# WHAT YOU HAVE TO DO
In the material below, which lines hold the word "AperFunction"? Pick each one out.

# DATA RECORDS
■ ■ ■ ■

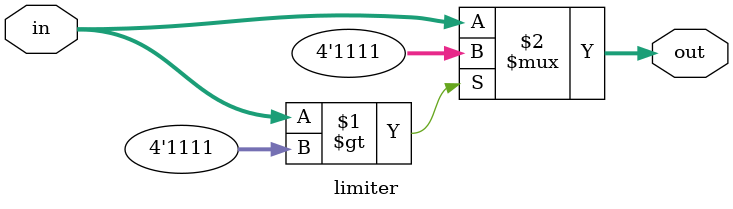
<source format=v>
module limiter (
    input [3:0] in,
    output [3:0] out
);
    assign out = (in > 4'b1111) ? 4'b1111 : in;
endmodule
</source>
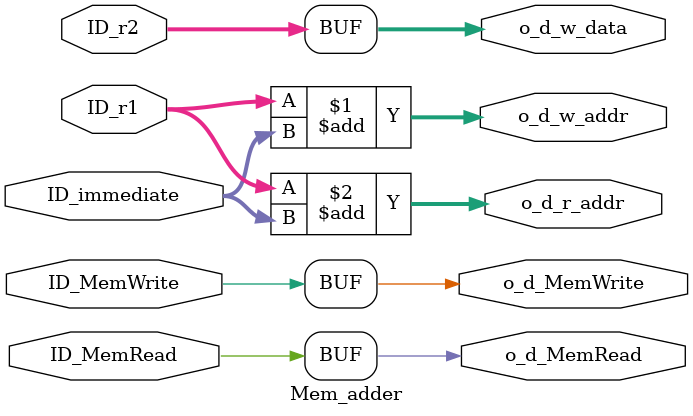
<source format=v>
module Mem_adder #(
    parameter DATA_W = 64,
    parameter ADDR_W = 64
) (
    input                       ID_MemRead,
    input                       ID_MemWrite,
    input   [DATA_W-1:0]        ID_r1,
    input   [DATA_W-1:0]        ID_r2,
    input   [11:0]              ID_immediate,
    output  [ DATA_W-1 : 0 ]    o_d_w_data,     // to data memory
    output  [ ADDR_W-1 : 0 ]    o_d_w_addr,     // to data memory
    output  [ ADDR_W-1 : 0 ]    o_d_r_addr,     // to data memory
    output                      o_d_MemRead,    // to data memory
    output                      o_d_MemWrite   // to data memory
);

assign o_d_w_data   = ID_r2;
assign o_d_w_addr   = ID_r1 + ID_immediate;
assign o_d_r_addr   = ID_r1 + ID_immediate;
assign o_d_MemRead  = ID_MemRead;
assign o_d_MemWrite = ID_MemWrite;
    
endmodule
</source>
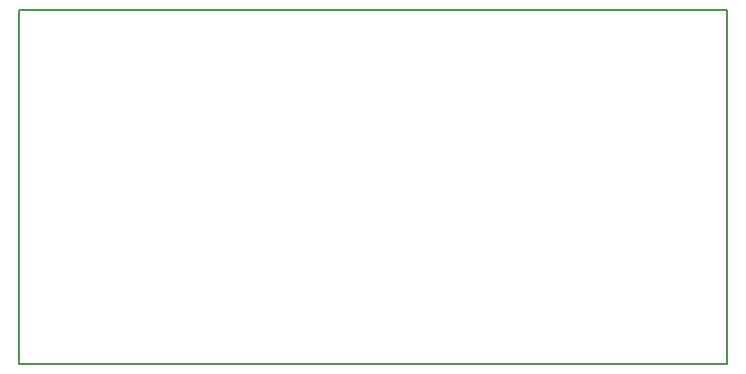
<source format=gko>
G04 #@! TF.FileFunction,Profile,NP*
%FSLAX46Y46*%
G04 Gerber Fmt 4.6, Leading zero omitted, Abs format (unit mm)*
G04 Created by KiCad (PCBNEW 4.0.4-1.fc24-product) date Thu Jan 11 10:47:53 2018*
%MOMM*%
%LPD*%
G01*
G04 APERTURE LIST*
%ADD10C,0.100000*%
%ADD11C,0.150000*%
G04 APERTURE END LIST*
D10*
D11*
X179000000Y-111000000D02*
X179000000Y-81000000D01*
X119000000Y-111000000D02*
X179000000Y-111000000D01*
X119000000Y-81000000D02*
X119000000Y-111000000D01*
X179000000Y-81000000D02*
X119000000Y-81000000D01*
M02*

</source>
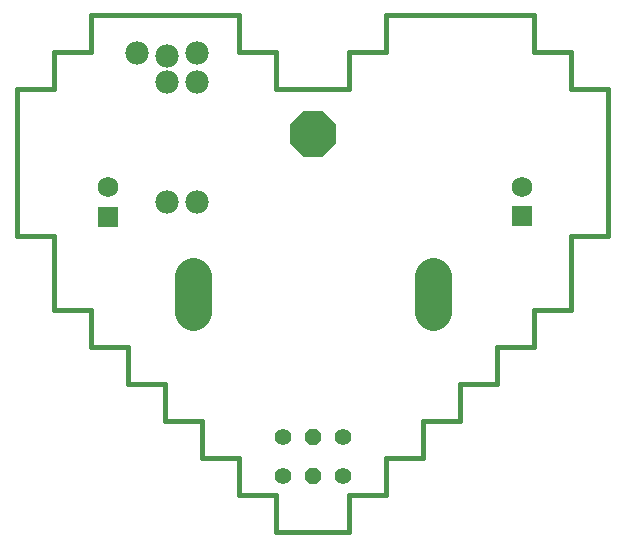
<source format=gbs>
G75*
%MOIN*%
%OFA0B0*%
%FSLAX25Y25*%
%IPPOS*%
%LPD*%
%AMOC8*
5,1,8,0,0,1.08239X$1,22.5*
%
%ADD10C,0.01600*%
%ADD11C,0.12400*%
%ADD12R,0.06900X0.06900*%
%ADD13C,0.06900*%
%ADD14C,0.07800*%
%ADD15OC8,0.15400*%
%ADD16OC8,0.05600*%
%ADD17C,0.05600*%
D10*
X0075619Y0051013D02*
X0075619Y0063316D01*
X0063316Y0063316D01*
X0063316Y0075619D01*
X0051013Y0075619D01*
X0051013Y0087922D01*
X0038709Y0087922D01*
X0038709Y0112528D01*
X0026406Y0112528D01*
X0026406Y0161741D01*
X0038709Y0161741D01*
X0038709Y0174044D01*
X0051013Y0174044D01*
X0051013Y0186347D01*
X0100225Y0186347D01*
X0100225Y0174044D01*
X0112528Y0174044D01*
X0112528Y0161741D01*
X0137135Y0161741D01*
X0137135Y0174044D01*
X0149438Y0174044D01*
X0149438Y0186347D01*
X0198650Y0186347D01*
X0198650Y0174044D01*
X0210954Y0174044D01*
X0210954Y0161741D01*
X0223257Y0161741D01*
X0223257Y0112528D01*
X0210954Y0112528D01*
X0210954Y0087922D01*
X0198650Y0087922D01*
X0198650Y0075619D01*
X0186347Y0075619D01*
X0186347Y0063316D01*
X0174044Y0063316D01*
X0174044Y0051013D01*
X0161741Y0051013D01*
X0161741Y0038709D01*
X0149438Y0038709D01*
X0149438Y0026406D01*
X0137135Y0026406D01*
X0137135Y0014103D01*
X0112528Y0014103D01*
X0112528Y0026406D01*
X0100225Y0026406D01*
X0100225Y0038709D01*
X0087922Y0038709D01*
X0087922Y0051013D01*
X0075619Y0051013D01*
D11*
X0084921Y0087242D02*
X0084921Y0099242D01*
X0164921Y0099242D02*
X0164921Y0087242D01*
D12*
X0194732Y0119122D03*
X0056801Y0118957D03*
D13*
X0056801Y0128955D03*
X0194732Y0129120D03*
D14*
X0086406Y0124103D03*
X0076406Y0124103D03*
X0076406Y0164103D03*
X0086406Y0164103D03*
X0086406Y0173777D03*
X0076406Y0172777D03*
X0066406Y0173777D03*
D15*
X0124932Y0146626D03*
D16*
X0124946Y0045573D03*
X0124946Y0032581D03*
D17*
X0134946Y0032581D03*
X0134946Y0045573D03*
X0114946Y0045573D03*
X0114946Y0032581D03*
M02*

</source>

■ ■ ■ ■

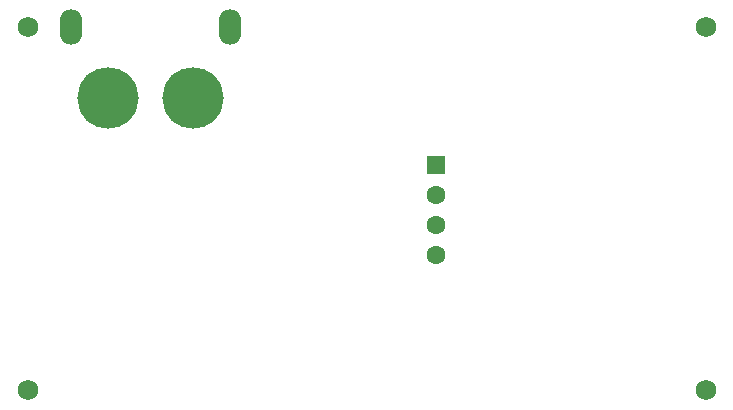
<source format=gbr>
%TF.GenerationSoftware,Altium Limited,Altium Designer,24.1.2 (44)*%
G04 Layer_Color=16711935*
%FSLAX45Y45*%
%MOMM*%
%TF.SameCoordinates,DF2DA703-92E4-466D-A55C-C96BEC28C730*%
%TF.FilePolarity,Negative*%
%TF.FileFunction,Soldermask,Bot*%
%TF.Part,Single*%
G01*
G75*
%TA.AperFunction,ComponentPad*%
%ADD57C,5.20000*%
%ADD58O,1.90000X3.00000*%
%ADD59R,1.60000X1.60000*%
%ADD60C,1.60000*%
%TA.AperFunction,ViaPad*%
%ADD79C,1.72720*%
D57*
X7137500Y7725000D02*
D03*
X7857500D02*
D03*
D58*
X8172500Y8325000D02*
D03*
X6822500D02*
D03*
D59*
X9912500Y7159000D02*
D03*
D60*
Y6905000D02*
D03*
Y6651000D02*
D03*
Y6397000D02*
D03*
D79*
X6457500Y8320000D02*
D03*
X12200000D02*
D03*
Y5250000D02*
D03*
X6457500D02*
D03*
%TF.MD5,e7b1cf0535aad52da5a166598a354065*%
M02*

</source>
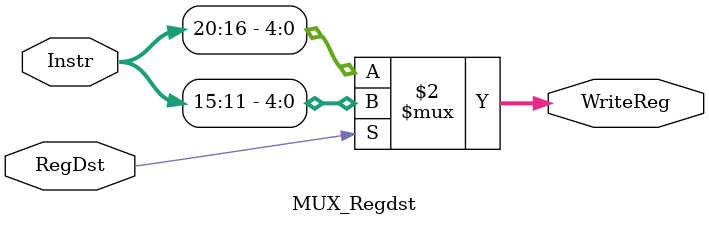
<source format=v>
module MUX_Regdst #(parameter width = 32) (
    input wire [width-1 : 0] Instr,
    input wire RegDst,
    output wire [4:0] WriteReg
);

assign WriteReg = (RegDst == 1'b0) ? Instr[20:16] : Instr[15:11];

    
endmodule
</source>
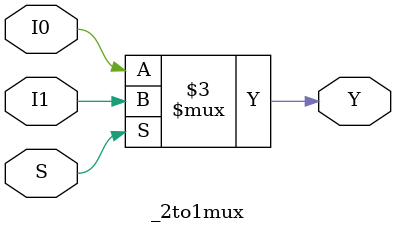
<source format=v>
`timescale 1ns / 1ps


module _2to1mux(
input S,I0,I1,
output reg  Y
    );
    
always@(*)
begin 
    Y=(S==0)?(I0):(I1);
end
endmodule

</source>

■ ■ ■ ■

# ANSWER SECTION
%TA.AperFunction,ComponentPad*%
%TA.AperFunction,ViaPad*%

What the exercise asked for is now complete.